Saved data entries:

=== Section Start ===

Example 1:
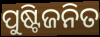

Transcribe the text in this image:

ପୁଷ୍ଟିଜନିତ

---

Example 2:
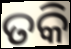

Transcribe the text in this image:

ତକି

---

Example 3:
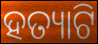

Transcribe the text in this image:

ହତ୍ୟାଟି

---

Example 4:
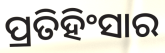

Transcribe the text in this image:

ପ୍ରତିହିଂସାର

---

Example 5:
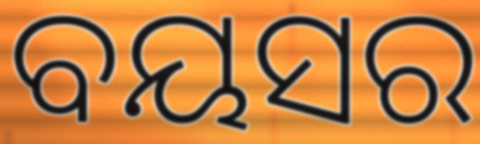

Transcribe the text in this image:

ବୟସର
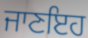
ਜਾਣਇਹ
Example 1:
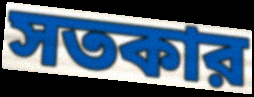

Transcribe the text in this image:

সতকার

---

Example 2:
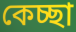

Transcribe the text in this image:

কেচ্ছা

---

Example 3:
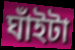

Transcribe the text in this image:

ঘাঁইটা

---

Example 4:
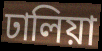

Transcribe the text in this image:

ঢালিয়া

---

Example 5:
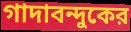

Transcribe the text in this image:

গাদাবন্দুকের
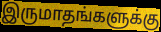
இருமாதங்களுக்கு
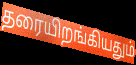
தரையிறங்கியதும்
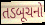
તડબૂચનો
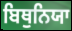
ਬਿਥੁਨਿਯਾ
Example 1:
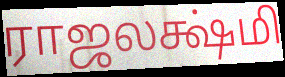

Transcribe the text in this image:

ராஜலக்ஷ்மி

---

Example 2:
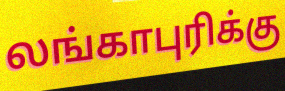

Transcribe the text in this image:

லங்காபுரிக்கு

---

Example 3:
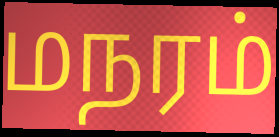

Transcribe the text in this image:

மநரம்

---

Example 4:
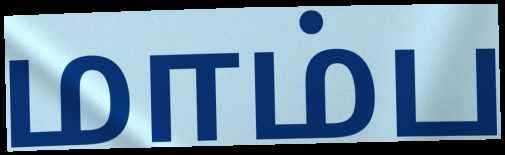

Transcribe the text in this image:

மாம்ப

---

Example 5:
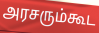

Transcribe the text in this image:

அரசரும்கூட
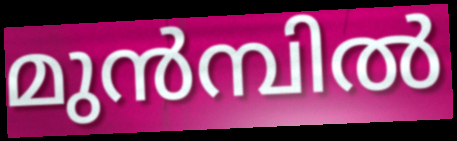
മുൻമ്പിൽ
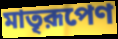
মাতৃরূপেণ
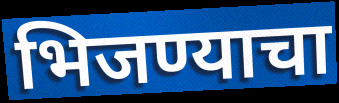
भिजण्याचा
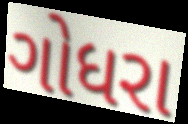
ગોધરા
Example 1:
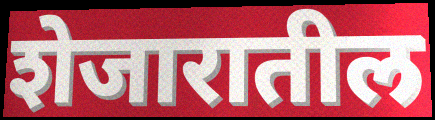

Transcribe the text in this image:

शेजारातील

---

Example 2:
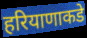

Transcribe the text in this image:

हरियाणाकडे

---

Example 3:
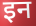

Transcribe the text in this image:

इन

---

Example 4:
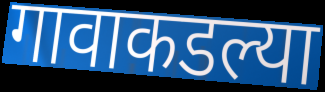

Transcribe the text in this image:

=== Section End ===

Copy out every line above without change, dropping the pictures.

▶ EXERCISE OUTPUT:
Example 1:

Transcribe the text in this image:

ପୁଷ୍ଟିଜନିତ

---

Example 2:

Transcribe the text in this image:

ତକି

---

Example 3:

Transcribe the text in this image:

ହତ୍ୟାଟି

---

Example 4:

Transcribe the text in this image:

ପ୍ରତିହିଂସାର

---

Example 5:

Transcribe the text in this image:

ବୟସର
ਜਾਣਇਹ
Example 1:

Transcribe the text in this image:

সতকার

---

Example 2:

Transcribe the text in this image:

কেচ্ছা

---

Example 3:

Transcribe the text in this image:

ঘাঁইটা

---

Example 4:

Transcribe the text in this image:

ঢালিয়া

---

Example 5:

Transcribe the text in this image:

গাদাবন্দুকের
இருமாதங்களுக்கு
தரையிறங்கியதும்
તડબૂચનો
ਬਿਥੁਨਿਯਾ
Example 1:

Transcribe the text in this image:

ராஜலக்ஷ்மி

---

Example 2:

Transcribe the text in this image:

லங்காபுரிக்கு

---

Example 3:

Transcribe the text in this image:

மநரம்

---

Example 4:

Transcribe the text in this image:

மாம்ப

---

Example 5:

Transcribe the text in this image:

அரசரும்கூட
മുൻമ്പിൽ
মাতৃরূপেণ
भिजण्याचा
ગોધરા
Example 1:

Transcribe the text in this image:

शेजारातील

---

Example 2:

Transcribe the text in this image:

हरियाणाकडे

---

Example 3:

Transcribe the text in this image:

इन

---

Example 4:

Transcribe the text in this image:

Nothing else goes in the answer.